L’ASSEMBLEE NATIONALE ET LE SENAT ONT DELIBERE ET ADOPTE ;
LE PRESIDENT DE LA REPUBLIQUE, CHEF DE L’ETAT, PROMULGUE LA LOI DONT LA TENEUR SUIT :
Article 1er : La présente loi, prise en application du règlement n°08/12-UDEAC-088-CM-23 du 22 juillet 2012 portant adoption du code communautaire révisé de la Marine Marchande et de l’article 47 de la Constitution, complète certaines dispositions de la loi n°14/63 du 8 mai 1963 fixant à la composition du domaine de l’Etat et les règles qui en déterminent les modes de gestion et d’aliénation.
Titre I : Des dispositions générales
Chapitre I : Des définitions
Article 2 : Au sens de la présente loi, on entend par :
Domaine public maritime : le domaine public maritime naturel et artificiel.
Rivage de la mer : la partie du sol alternativement couverte et découverte par les eaux de la mer. C’est la zone de balancement des marées.

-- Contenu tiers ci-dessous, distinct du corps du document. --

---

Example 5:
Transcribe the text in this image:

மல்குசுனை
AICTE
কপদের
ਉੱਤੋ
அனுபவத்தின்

L’autorité maritime compétente : le ministre chargé de la gestion du domaine public maritime et les fonctionnaires d’autorité auxquels il a délégué tout ou partie de ses pouvoirs.
Eaux Intérieures : Les eaux constituées de fleuves, lacs, lagunes, étangs salés ou non. Elles constituent le premier espace maritime, du rivage vers le large, qui abrite les ports, les rades, les baies, les embouchures et les constructions artificielles.
Etangs salés : les étangs communiquant avec la mer par une issue plus ou moins étroite, et qui en sont des prolongations et des parties intégrantes, formées des mêmes eaux, peuplées des mêmes poissons et soumises par conséquent aux mêmes mesures de police.
Lais de la mer : les atterrissements de toute nature, tels que les apports sédimentaires, dépôts bio-détritiques venant engraisser le rivage.
Relais de la mer : les espaces dont la mer s’est définitivement retirées et que ne couvre plus le flot.
Chapitre II : Des conditions d’occupation du domaine public maritime
Article 3 : Les autorisations d’occupation du domaine public maritime peuvent être accordées sous réserve du respect des règles concernant la police, la conservation et l’utilisation de ce domaine et des servitudes d’utilité publique.
La durée de ces autorisations est fixée, selon le cas, par la décision d’autorisation. A l’expiration de cette durée, elles deviennent caduques, à moins d’avoir été renouvelées suivant la même procédure.
L’autorisation est renouvelable dans les mêmes formes et conditions.
Titre II : De la délimitation et de la consistance du domaine public maritime
Chapitre I : De la délimitation du domaine public maritime
Article 4 : Le domaine public maritime recouvre la zone allant des plus hautes eaux jusqu’à la limite de la zone économique exclusive.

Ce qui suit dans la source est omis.